The first time I ever thought something was odd with Butler was when The East Bay Express ran a glowing profile of him and his firm in May 2007. The article was called “The Honeytrappers” and it detailed how Butler used attractive female operatives to catch cheating husbands. Many of my professional colleagues looked sideways at this. And yes, there was some professional jealousy. But most private eyes feel uncomfortable using undercover agents in garden variety domestic cases. (A cheater is going to cheat, it just might take a few times to catch him or her.)
One potential red flag in the Honeytrappers article was that it said he had been on the Antioch Police Department but just resigned and cashed out his pension to start his agency. Most private investigators who are former law enforcement come to the private sector after long, long careers. Some of the others perhaps were forced out. I don’t know the circumstances of Butler leaving the force, where he had worked with co-defendant Wielsch.

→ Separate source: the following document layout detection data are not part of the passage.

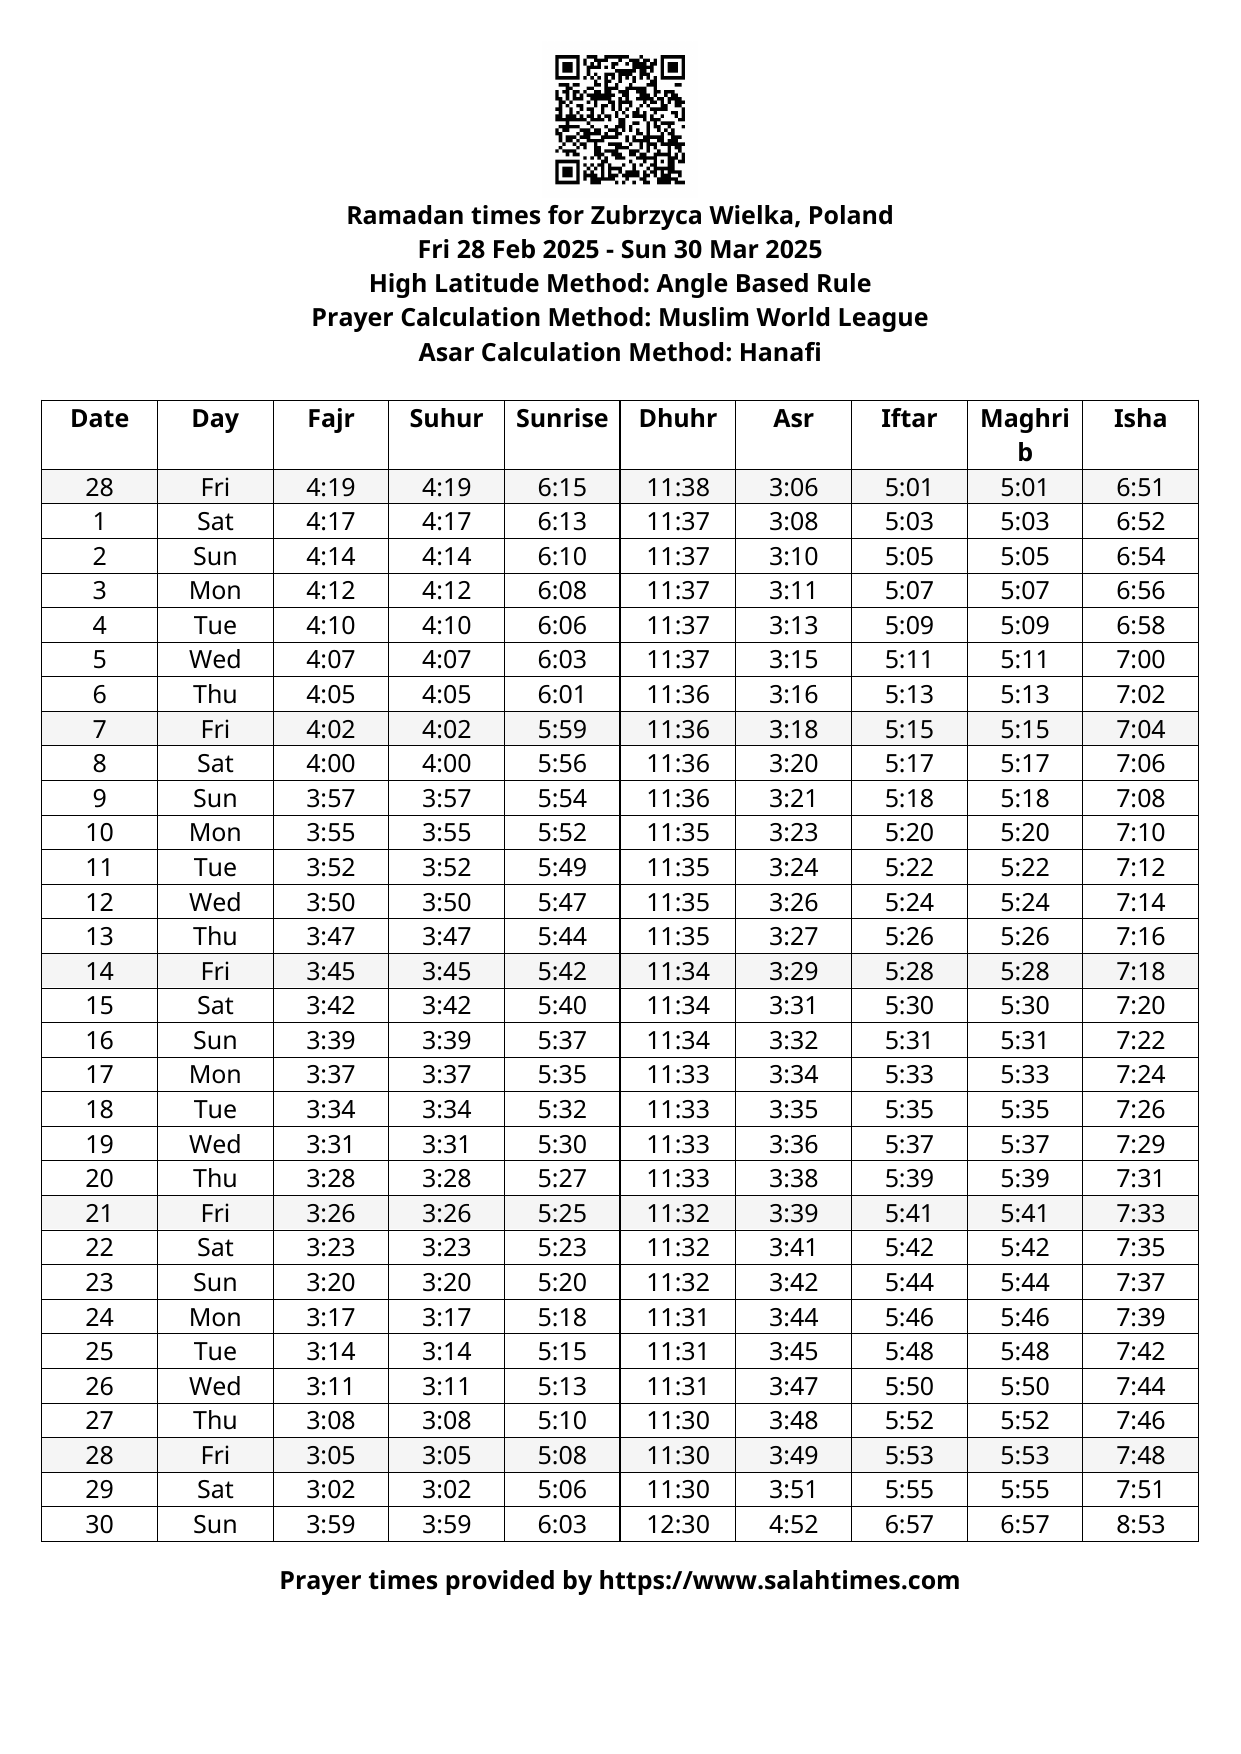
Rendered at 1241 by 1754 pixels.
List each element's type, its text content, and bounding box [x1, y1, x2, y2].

table_cell 11:34 [621, 954, 735, 987]
table_cell 4:10 [274, 608, 388, 642]
table_cell Wed [158, 885, 273, 918]
table_cell 3:06 [736, 470, 851, 503]
table_cell 15 [42, 989, 157, 1022]
table_cell 3:41 [736, 1231, 851, 1264]
table_cell 3:28 [274, 1161, 388, 1195]
table_cell Tue [158, 850, 273, 884]
table_cell 5:42 [505, 954, 619, 987]
table_cell 5:50 [968, 1369, 1082, 1402]
table_cell 7 [42, 712, 157, 745]
table_cell 3:27 [736, 919, 851, 953]
table_cell 8 [42, 746, 157, 780]
table_cell 3:31 [274, 1127, 388, 1160]
table_cell 3:11 [389, 1369, 504, 1402]
table_cell 22 [42, 1231, 157, 1264]
table_cell Tue [158, 1092, 273, 1126]
table_cell 5:05 [968, 539, 1082, 572]
table_cell 9 [42, 781, 157, 814]
table_cell 5:28 [968, 954, 1082, 987]
table_cell 7:18 [1083, 954, 1198, 987]
table_cell 5:03 [852, 504, 967, 538]
table_cell 3:02 [389, 1473, 504, 1506]
table_cell 5:59 [505, 712, 619, 745]
table_cell 25 [42, 1334, 157, 1368]
table_header Sunrise [505, 401, 619, 469]
table_cell 4:19 [274, 470, 388, 503]
table_cell 6:56 [1083, 574, 1198, 607]
table_cell 5:35 [852, 1092, 967, 1126]
table_cell 3:50 [389, 885, 504, 918]
table_cell Tue [158, 1334, 273, 1368]
table_cell 7:29 [1083, 1127, 1198, 1160]
table_cell 3:36 [736, 1127, 851, 1160]
picture [542, 41, 699, 198]
table_cell 3:39 [389, 1023, 504, 1057]
table_cell 11:37 [621, 608, 735, 642]
table_cell Thu [158, 1404, 273, 1437]
table_cell 5:20 [852, 816, 967, 849]
table_cell 4:07 [389, 643, 504, 676]
table_cell 6:08 [505, 574, 619, 607]
table_cell 11:36 [621, 781, 735, 814]
table_cell 4:02 [389, 712, 504, 745]
table_cell 5:30 [968, 989, 1082, 1022]
table_cell 11:34 [621, 1023, 735, 1057]
table_cell 11:32 [621, 1196, 735, 1229]
table_cell 5:50 [852, 1369, 967, 1402]
table_header Iftar [852, 401, 967, 469]
table_cell 5:35 [968, 1092, 1082, 1126]
table_cell 5:18 [968, 781, 1082, 814]
table_cell 11:30 [621, 1404, 735, 1437]
table_cell Tue [158, 608, 273, 642]
table_cell Thu [158, 677, 273, 711]
table_cell 11:35 [621, 850, 735, 884]
table_header Fajr [274, 401, 388, 469]
table_cell 5:03 [968, 504, 1082, 538]
table_cell 5:39 [852, 1161, 967, 1195]
table_cell 16 [42, 1023, 157, 1057]
table_cell 4:00 [389, 746, 504, 780]
table_cell 11:33 [621, 1058, 735, 1091]
table_header Isha [1083, 401, 1198, 469]
table_cell 5:09 [968, 608, 1082, 642]
table_cell 3:29 [736, 954, 851, 987]
table_cell 5:39 [968, 1161, 1082, 1195]
table_cell 7:04 [1083, 712, 1198, 745]
table_cell 3:49 [736, 1438, 851, 1472]
table_cell Sat [158, 1231, 273, 1264]
table_cell 5:01 [852, 470, 967, 503]
table_cell Mon [158, 816, 273, 849]
table_cell 3 [42, 574, 157, 607]
text High Latitude Method: Angle Based Rule [42, 266, 1198, 300]
table_cell 12:30 [621, 1507, 735, 1541]
table_cell 3:17 [389, 1300, 504, 1333]
table_cell 5:15 [505, 1334, 619, 1368]
table_cell 11:37 [621, 574, 735, 607]
table_cell 7:10 [1083, 816, 1198, 849]
table_cell Sun [158, 781, 273, 814]
table_cell 5:48 [968, 1334, 1082, 1368]
table_cell 3:20 [274, 1265, 388, 1299]
table_cell 5:09 [852, 608, 967, 642]
table_cell 3:47 [274, 919, 388, 953]
table_cell 5:44 [968, 1265, 1082, 1299]
table_cell 4:05 [274, 677, 388, 711]
table_cell Fri [158, 712, 273, 745]
table_cell 11:35 [621, 816, 735, 849]
table_cell 3:45 [736, 1334, 851, 1368]
table_cell Wed [158, 643, 273, 676]
table_cell Wed [158, 1127, 273, 1160]
table_cell 5:18 [852, 781, 967, 814]
table_cell 3:39 [736, 1196, 851, 1229]
table_cell 11:33 [621, 1092, 735, 1126]
table_cell 11:33 [621, 1127, 735, 1160]
table_cell 6:01 [505, 677, 619, 711]
table_cell 3:38 [736, 1161, 851, 1195]
table_cell 3:15 [736, 643, 851, 676]
table_cell 5:55 [968, 1473, 1082, 1506]
table_cell 5:52 [852, 1404, 967, 1437]
table_cell 11:30 [621, 1438, 735, 1472]
table_cell 5:11 [968, 643, 1082, 676]
table_cell 11:32 [621, 1265, 735, 1299]
table_cell 7:51 [1083, 1473, 1198, 1506]
table_cell 7:08 [1083, 781, 1198, 814]
table_cell 5:47 [505, 885, 619, 918]
table_cell 30 [42, 1507, 157, 1541]
table_cell 5:31 [852, 1023, 967, 1057]
table_cell 5:37 [968, 1127, 1082, 1160]
table_cell 7:20 [1083, 989, 1198, 1022]
table_cell 5:30 [505, 1127, 619, 1160]
table_cell 5:44 [505, 919, 619, 953]
table_cell 5:54 [505, 781, 619, 814]
table_cell 5:17 [852, 746, 967, 780]
table_cell 3:18 [736, 712, 851, 745]
table_cell 11:37 [621, 504, 735, 538]
table_cell 5:13 [852, 677, 967, 711]
table_cell 3:51 [736, 1473, 851, 1506]
table_cell 3:16 [736, 677, 851, 711]
table_cell 6:03 [505, 1507, 619, 1541]
table_cell 23 [42, 1265, 157, 1299]
table_cell 4:19 [389, 470, 504, 503]
table_cell 7:22 [1083, 1023, 1198, 1057]
table_cell 6:52 [1083, 504, 1198, 538]
table_cell 5:48 [852, 1334, 967, 1368]
table_cell 10 [42, 816, 157, 849]
table_cell Sat [158, 1473, 273, 1506]
table_cell 3:17 [274, 1300, 388, 1333]
table_cell 5:44 [852, 1265, 967, 1299]
table_cell 6:03 [505, 643, 619, 676]
table_cell 5:22 [852, 850, 967, 884]
table_cell 3:39 [274, 1023, 388, 1057]
table_header Date [42, 401, 157, 469]
table_cell 3:26 [274, 1196, 388, 1229]
table_cell 27 [42, 1404, 157, 1437]
table_cell 3:08 [736, 504, 851, 538]
table_cell 4:17 [389, 504, 504, 538]
table_cell 5:13 [968, 677, 1082, 711]
table_cell 5:17 [968, 746, 1082, 780]
table_cell 7:31 [1083, 1161, 1198, 1195]
table_cell 1 [42, 504, 157, 538]
text Asar Calculation Method: Hanafi [42, 334, 1198, 368]
table_cell 6:57 [852, 1507, 967, 1541]
table_cell 6:58 [1083, 608, 1198, 642]
table_cell 3:34 [736, 1058, 851, 1091]
table_cell 7:14 [1083, 885, 1198, 918]
table_cell 3:14 [389, 1334, 504, 1368]
table_cell 11:31 [621, 1300, 735, 1333]
table_cell 5:33 [968, 1058, 1082, 1091]
table_cell 5:20 [968, 816, 1082, 849]
table_cell 5:25 [505, 1196, 619, 1229]
table_cell Fri [158, 1438, 273, 1472]
table_cell 5:26 [852, 919, 967, 953]
table_cell Sat [158, 989, 273, 1022]
table_cell 4:10 [389, 608, 504, 642]
table_cell 3:45 [274, 954, 388, 987]
text Prayer times provided by https://www.salahtimes.com [42, 1563, 1198, 1597]
table_cell 3:21 [736, 781, 851, 814]
table_cell 3:42 [389, 989, 504, 1022]
table_cell Fri [158, 470, 273, 503]
table_cell Thu [158, 919, 273, 953]
table_cell 5:35 [505, 1058, 619, 1091]
table_cell 4:02 [274, 712, 388, 745]
table_cell 11:30 [621, 1473, 735, 1506]
table_cell 7:44 [1083, 1369, 1198, 1402]
table_cell 3:59 [274, 1507, 388, 1541]
table_cell 3:48 [736, 1404, 851, 1437]
table_cell 3:57 [389, 781, 504, 814]
table_cell 5:30 [852, 989, 967, 1022]
table_cell Sat [158, 504, 273, 538]
table_cell 5:37 [852, 1127, 967, 1160]
table_cell 5:11 [852, 643, 967, 676]
table_cell 7:33 [1083, 1196, 1198, 1229]
table_cell 3:13 [736, 608, 851, 642]
table_header Asr [736, 401, 851, 469]
table_cell 6:51 [1083, 470, 1198, 503]
table_cell 3:31 [736, 989, 851, 1022]
table_header Dhuhr [621, 401, 735, 469]
table_cell 11:35 [621, 885, 735, 918]
table_cell 5:53 [852, 1438, 967, 1472]
table_cell Mon [158, 574, 273, 607]
table_cell 11:34 [621, 989, 735, 1022]
table_cell 5:52 [505, 816, 619, 849]
table_cell 6:13 [505, 504, 619, 538]
table_cell 3:35 [736, 1092, 851, 1126]
table_cell 3:23 [274, 1231, 388, 1264]
table_cell Sun [158, 539, 273, 572]
table_cell Sun [158, 1507, 273, 1541]
table_cell 3:47 [736, 1369, 851, 1402]
table_cell 11:38 [621, 470, 735, 503]
table_cell 3:37 [389, 1058, 504, 1091]
table_cell 4:14 [274, 539, 388, 572]
table_cell 3:57 [274, 781, 388, 814]
text Ramadan times for Zubrzyca Wielka, Poland [42, 198, 1198, 232]
table_header Maghrib [968, 401, 1082, 469]
table_cell 5:24 [852, 885, 967, 918]
table_cell 3:23 [736, 816, 851, 849]
table_cell 29 [42, 1473, 157, 1506]
table_cell 11:32 [621, 1231, 735, 1264]
table_cell 24 [42, 1300, 157, 1333]
table_cell 5:41 [968, 1196, 1082, 1229]
table_cell 5:20 [505, 1265, 619, 1299]
table_cell 14 [42, 954, 157, 987]
table_cell 5:01 [968, 470, 1082, 503]
table_cell 5:27 [505, 1161, 619, 1195]
table_cell 5:28 [852, 954, 967, 987]
table_cell 17 [42, 1058, 157, 1091]
table_cell 11:36 [621, 677, 735, 711]
table_cell 4:52 [736, 1507, 851, 1541]
table_cell 3:52 [274, 850, 388, 884]
table_cell Mon [158, 1058, 273, 1091]
table_cell 3:59 [389, 1507, 504, 1541]
table_cell 3:28 [389, 1161, 504, 1195]
table_cell Sun [158, 1265, 273, 1299]
table_cell 3:55 [389, 816, 504, 849]
table_header Day [158, 401, 273, 469]
table_cell 3:45 [389, 954, 504, 987]
table_cell 4:17 [274, 504, 388, 538]
table_cell 13 [42, 919, 157, 953]
table_cell 3:05 [274, 1438, 388, 1472]
table_cell 5:56 [505, 746, 619, 780]
table_cell 8:53 [1083, 1507, 1198, 1541]
table_cell 5:32 [505, 1092, 619, 1126]
table_cell 5:46 [852, 1300, 967, 1333]
table_cell 3:50 [274, 885, 388, 918]
table_cell 6:06 [505, 608, 619, 642]
table_cell 11:31 [621, 1334, 735, 1368]
table_cell 5:55 [852, 1473, 967, 1506]
table_cell 7:24 [1083, 1058, 1198, 1091]
table_cell 5:40 [505, 989, 619, 1022]
table_cell 5:52 [968, 1404, 1082, 1437]
table_cell 3:23 [389, 1231, 504, 1264]
table_cell 4:12 [274, 574, 388, 607]
table_cell 3:26 [736, 885, 851, 918]
table_cell 5:15 [852, 712, 967, 745]
table_cell Sat [158, 746, 273, 780]
table_cell 3:11 [736, 574, 851, 607]
table_cell 3:34 [274, 1092, 388, 1126]
table_cell 5:05 [852, 539, 967, 572]
table_cell 5:07 [852, 574, 967, 607]
table_cell 18 [42, 1092, 157, 1126]
table_cell 4:07 [274, 643, 388, 676]
table_cell 5:08 [505, 1438, 619, 1472]
table_cell 7:02 [1083, 677, 1198, 711]
table_cell 3:14 [274, 1334, 388, 1368]
table_cell 5:18 [505, 1300, 619, 1333]
table_cell 5:49 [505, 850, 619, 884]
table_cell 5:10 [505, 1404, 619, 1437]
table_cell 7:16 [1083, 919, 1198, 953]
table_cell 5:13 [505, 1369, 619, 1402]
table_cell 7:35 [1083, 1231, 1198, 1264]
table_cell 5:23 [505, 1231, 619, 1264]
table_cell 11:33 [621, 1161, 735, 1195]
text Prayer Calculation Method: Muslim World League [42, 300, 1198, 334]
table_cell 5:22 [968, 850, 1082, 884]
table_cell Mon [158, 1300, 273, 1333]
table_cell 6:15 [505, 470, 619, 503]
table_cell 11:35 [621, 919, 735, 953]
table_cell 6:54 [1083, 539, 1198, 572]
text Fri 28 Feb 2025 - Sun 30 Mar 2025 [42, 232, 1198, 266]
table_cell 7:26 [1083, 1092, 1198, 1126]
table_cell 3:20 [389, 1265, 504, 1299]
table_cell 11:37 [621, 539, 735, 572]
table_cell 7:37 [1083, 1265, 1198, 1299]
table_cell 7:00 [1083, 643, 1198, 676]
table_cell 11:36 [621, 746, 735, 780]
table_cell 21 [42, 1196, 157, 1229]
table_cell 4:12 [389, 574, 504, 607]
table_cell 7:39 [1083, 1300, 1198, 1333]
table_cell 3:42 [274, 989, 388, 1022]
table_cell 3:11 [274, 1369, 388, 1402]
table_cell 5:07 [968, 574, 1082, 607]
table_cell 3:02 [274, 1473, 388, 1506]
table_cell 3:42 [736, 1265, 851, 1299]
table_cell 3:20 [736, 746, 851, 780]
table_cell 3:55 [274, 816, 388, 849]
table_cell 2 [42, 539, 157, 572]
table_cell 3:05 [389, 1438, 504, 1472]
table_cell 5:37 [505, 1023, 619, 1057]
table_cell 7:48 [1083, 1438, 1198, 1472]
table_cell 3:44 [736, 1300, 851, 1333]
table_cell 5:15 [968, 712, 1082, 745]
table_cell 3:47 [389, 919, 504, 953]
table_cell Thu [158, 1161, 273, 1195]
table_cell 20 [42, 1161, 157, 1195]
table_cell 4 [42, 608, 157, 642]
table_cell 6:10 [505, 539, 619, 572]
table_cell 5:41 [852, 1196, 967, 1229]
table_cell 3:10 [736, 539, 851, 572]
table_header Suhur [389, 401, 504, 469]
table_cell 4:00 [274, 746, 388, 780]
table_cell 6:57 [968, 1507, 1082, 1541]
table_cell 5:31 [968, 1023, 1082, 1057]
table_cell 19 [42, 1127, 157, 1160]
table_cell 5:26 [968, 919, 1082, 953]
table_cell 3:26 [389, 1196, 504, 1229]
table_cell 5:42 [968, 1231, 1082, 1264]
table_cell 5:33 [852, 1058, 967, 1091]
table_cell 5:06 [505, 1473, 619, 1506]
table_cell 7:06 [1083, 746, 1198, 780]
table_cell Fri [158, 1196, 273, 1229]
table_cell 3:52 [389, 850, 504, 884]
table_cell 11 [42, 850, 157, 884]
table_cell 11:36 [621, 712, 735, 745]
table_cell 5:42 [852, 1231, 967, 1264]
table_cell 3:24 [736, 850, 851, 884]
table_cell 3:37 [274, 1058, 388, 1091]
table_cell Wed [158, 1369, 273, 1402]
table_cell 3:34 [389, 1092, 504, 1126]
table_cell 3:32 [736, 1023, 851, 1057]
table_cell 28 [42, 1438, 157, 1472]
table_cell 3:08 [274, 1404, 388, 1437]
table_cell 5:53 [968, 1438, 1082, 1472]
table_cell 26 [42, 1369, 157, 1402]
table_cell 5 [42, 643, 157, 676]
table_cell 3:31 [389, 1127, 504, 1160]
table_cell 3:08 [389, 1404, 504, 1437]
table_cell 12 [42, 885, 157, 918]
table_cell 5:46 [968, 1300, 1082, 1333]
table_cell 5:24 [968, 885, 1082, 918]
table_cell Fri [158, 954, 273, 987]
table_cell 7:12 [1083, 850, 1198, 884]
table_cell 7:42 [1083, 1334, 1198, 1368]
table_cell 4:05 [389, 677, 504, 711]
table_cell 4:14 [389, 539, 504, 572]
table_cell 28 [42, 470, 157, 503]
table_cell Sun [158, 1023, 273, 1057]
table_cell 6 [42, 677, 157, 711]
table_cell 11:31 [621, 1369, 735, 1402]
table_cell 11:37 [621, 643, 735, 676]
table_cell 7:46 [1083, 1404, 1198, 1437]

Another of Butler’s marketing tools was the “P.I. Moms” for a reality show. It seemed that he was everywhere. Butler had all the tools and abilities to make an excellent living doing corporate or legal investigations but is alleged to have engaged in: running a brothel, selling methamphetamine and other drugs and the now infamous “Dirty Duis” where his undercover agents drank with subjects who drove off and were arrested by Butler’s associates in various area police departments. It seemed like he was bent on being a television star.
As private investigators, we are business people. I admit, I have an ego and like some publicity. It’s just that serious private dicks don’t want to be too well-known. The Chris Butler story is a cautionary one about ambition. He was using methods that amount to short cuts. If a case is going to be in a court it’s all about having the moral high ground and getting evidence legally. Any client such as a lawyer, a business or a private party should know their investigator and how they operate. Ignorance is not bliss.